Kwaito is all about sound, bounce, and rhythm. Of course the often-political messages are essential, but they are by no means the defining feature of the genre. We’d run into trouble if lyrics were everything, as the township slang in which they are delivered (known as ‘isicamtho’, or ‘Tsotsitaal‘ in Afrikaans) is only completely comprehensible to a fraction of the genre’s devoted audience.

This emphasis on delivery and sound makes Kwaito a uniquely accessible genre, especially to a western audience completely unfamiliar with the Bantu languages (a collection of African languages prominent in sub-Saharan Africa) used by Kwaito artists. Kwaito songs generate an atmosphere of movement and excitement (a ‘vibe’, if you will) that allows any listener to pick up immediately on the sense of the track.This ‘vibe’ is usually excited and animated, and it is this defining quality that gets me to my 9am lectures.

So what, and who, can I recommend? The King and Queen (though they, despite these titles, never actually worked together) of Kwaito are Arthur Mafokate and Brenda Fassie. Though I would certainly urge you listen to these at some point, for reasons of accessibility I wouldn’t suggest either as an introduction to Kwaito.Mafokate especially was a more political artist, making his work more sensitive.

Instead, I’m going to suggest an album that isn’t even South African. The music is still very much of the Kwaito tradition, and adequately represents everything I have described here. It is a collaboration between an African artist and a European production team, and so a perfect lead for indie-kids everywhere into the wonderful world of Kwaito.

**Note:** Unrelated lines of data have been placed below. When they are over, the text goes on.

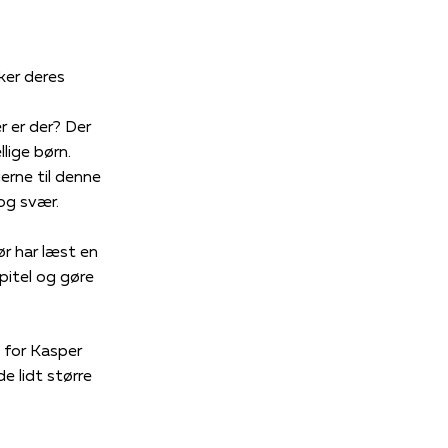
ker deres
r er der? Der
lige børn.
gerne til denne
og svær.
ør har læst en
pitel og gøre
m for Kasper
 de lidt større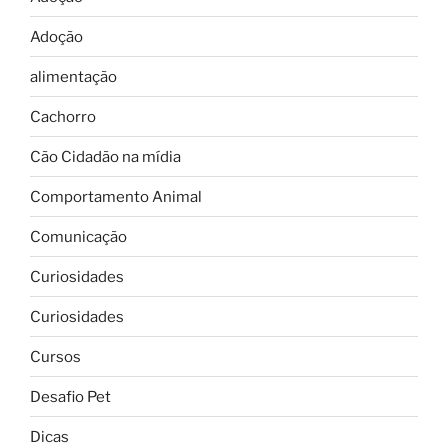
Adoção
alimentação
Cachorro
Cão Cidadão na mídia
Comportamento Animal
Comunicação
Curiosidades
Curiosidades
Cursos
Desafio Pet
Dicas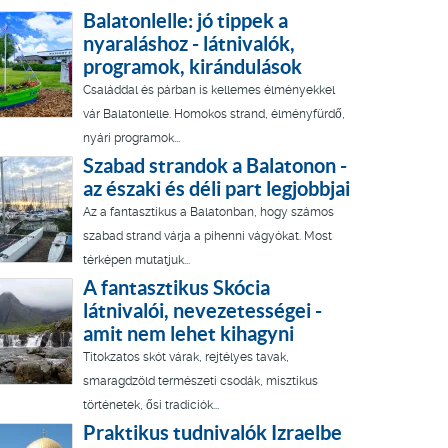
Balatonlelle: jó tippek a
nyaraláshoz - látnivalók,
programok, kirándulások
Családdal és párban is kellemes élményekkel
vár Balatonlelle. Homokos strand, élményfürdő,
nyári programok...
Szabad strandok a Balatonon -
az északi és déli part legjobbjai
Az a fantasztikus a Balatonban, hogy számos
szabad strand várja a pihenni vágyókat. Most
térképen mutatjuk...
A fantasztikus Skócia
látnivalói, nevezetességei -
amit nem lehet kihagyni
Titokzatos skót várak, rejtélyes tavak,
smaragdzöld természeti csodák, misztikus
történetek, ősi tradíciók...
Praktikus tudnivalók Izraelbe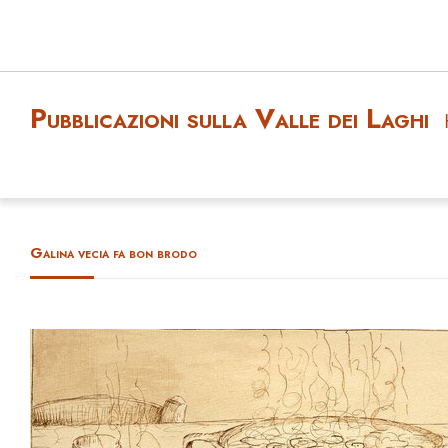
Pubblicazioni sulla Valle dei Laghi
Galina vecia fa bon brodo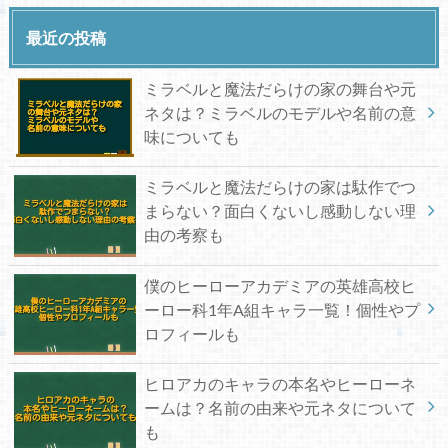
最近の投稿
ミラベルと魔法だらけの家の舞台や元
ネタは？ミラベルのモデルや名前の意
味についても
ミラベルと魔法だらけの家は駄作でつ
まらない？面白くないし感動しない理
由の考察も
僕のヒーローアカデミアの英雄高校ヒ
ーロー科1年A組キャラ一覧！個性やプ
ロフィールも
ヒロアカのキャラの本名やヒーローネ
ームは？名前の由来や元ネタについて
も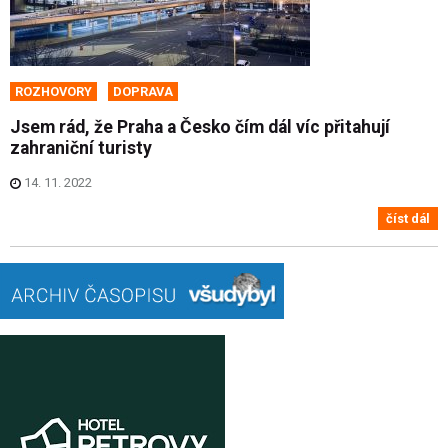
ROZHOVORY
DOPRAVA
Jsem rád, že Praha a Česko čím dál víc přitahují
zahraniční turisty
14. 11. 2022
číst dál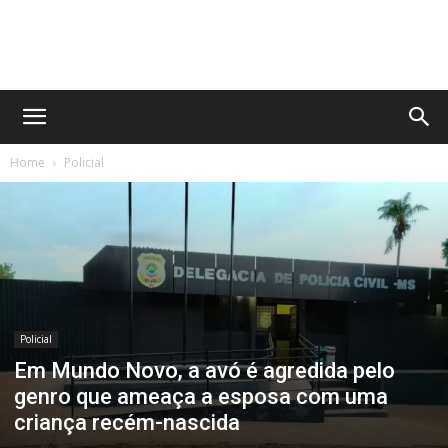
No
Home
Policial
Olhar
MS
Policial
Em Mundo Novo, a avó é agredida pelo
genro que ameaça a esposa com uma
criança recém-nascida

Esau Mwamwaya and Radioclit’s The Very Best was one of the finest albums of 2008. The Malawian-born Mwamwaya is now based in London, where this superb partnership was born.The album combines Mwamwaya’s vocals with Radioclit’s production over twenty-first century indie classics, as well as in new, original (and to my mind, infinitely better) material. One great service done by this album was to bring a welcome pause to New-York -skinny-jean-clan-lads (Vampire Weekend) churning out what they claimed to be music of an ‘African influence’.For the VW fans out there, The Very Best does include a Mwamwaya’d-up version of “Cape Cod Kwassa Kwassa”, the superior quality of which should speak for itself. The album includes marvellous collaborations with South African artists like BLK JKS for the track “Salota”, showcasing the true potential of African beats and melodies that goes far beyond throwing a marimba into the guitar-bass-drums mix. (If this all still seems a little far-fetched, let me announce that the album also includes a Bantu-spun remix of MIA’s Fez Club classic, “Paper Planes”. How’s that for familiarity?)

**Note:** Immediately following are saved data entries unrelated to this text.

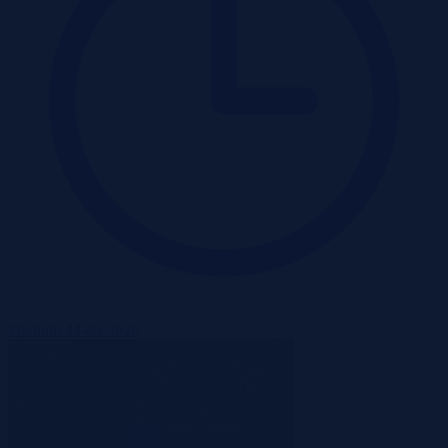
Wadium 22-09-2026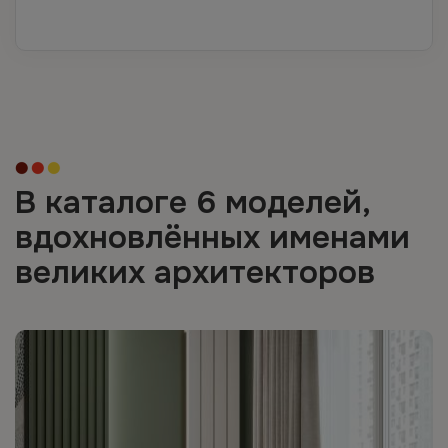
В каталоге 6 моделей,
вдохновлённых именами
великих архитекторов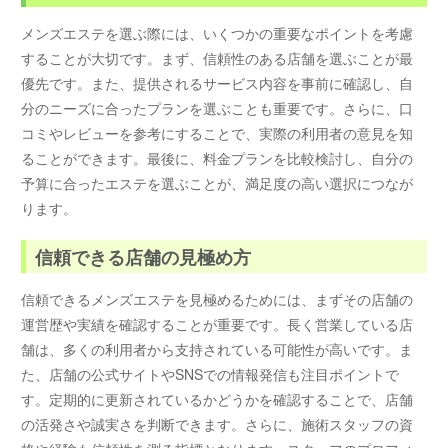
メンズエステを選ぶ際には、いくつかの重要なポイントを考慮
することが大切です。まず、信頼性のある店舗を選ぶことが最
優先です。また、提供されるサービス内容を事前に確認し、自
分のニーズに合ったプランを選ぶことも重要です。さらに、口
コミやレビューを参考にすることで、実際の利用者の意見を知
ることができます。最後に、料金プランを比較検討し、自分の
予算に合ったエステを選ぶことが、満足度の高い選択につなが
ります。
信頼できる店舗の見極め方
信頼できるメンズエステを見極めるためには、まずその店舗の
運営歴や実績を確認することが重要です。長く営業している店
舗は、多くの利用者から支持されている可能性が高いです。ま
た、店舗の公式サイトやSNSでの情報発信も注目ポイントで
す。定期的に更新されているかどうかを確認することで、店舗
の活発さや誠実さを判断できます。さらに、施術スタッフの資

As fantastic as this album is on its own terms, I encourage you not to end your experimentation with Kwaito here.It may sound trite, but one watch of the Oscar-winning film Tsotsi and one listen to the accompanying soundtrack will not only make the culture behind Kwaito clearer, but introduce you to fundamental artists like Mandoza and Zola in the process.

In the winter months it’s easy, and often tempting, to bare the monotony of the daily grind to a soundtrack to match.But instead of coping with a typically awful English winter in a typically dire English way, explore what Kwaito has to offer: excitement, entertainment, and Esau Mwamaya.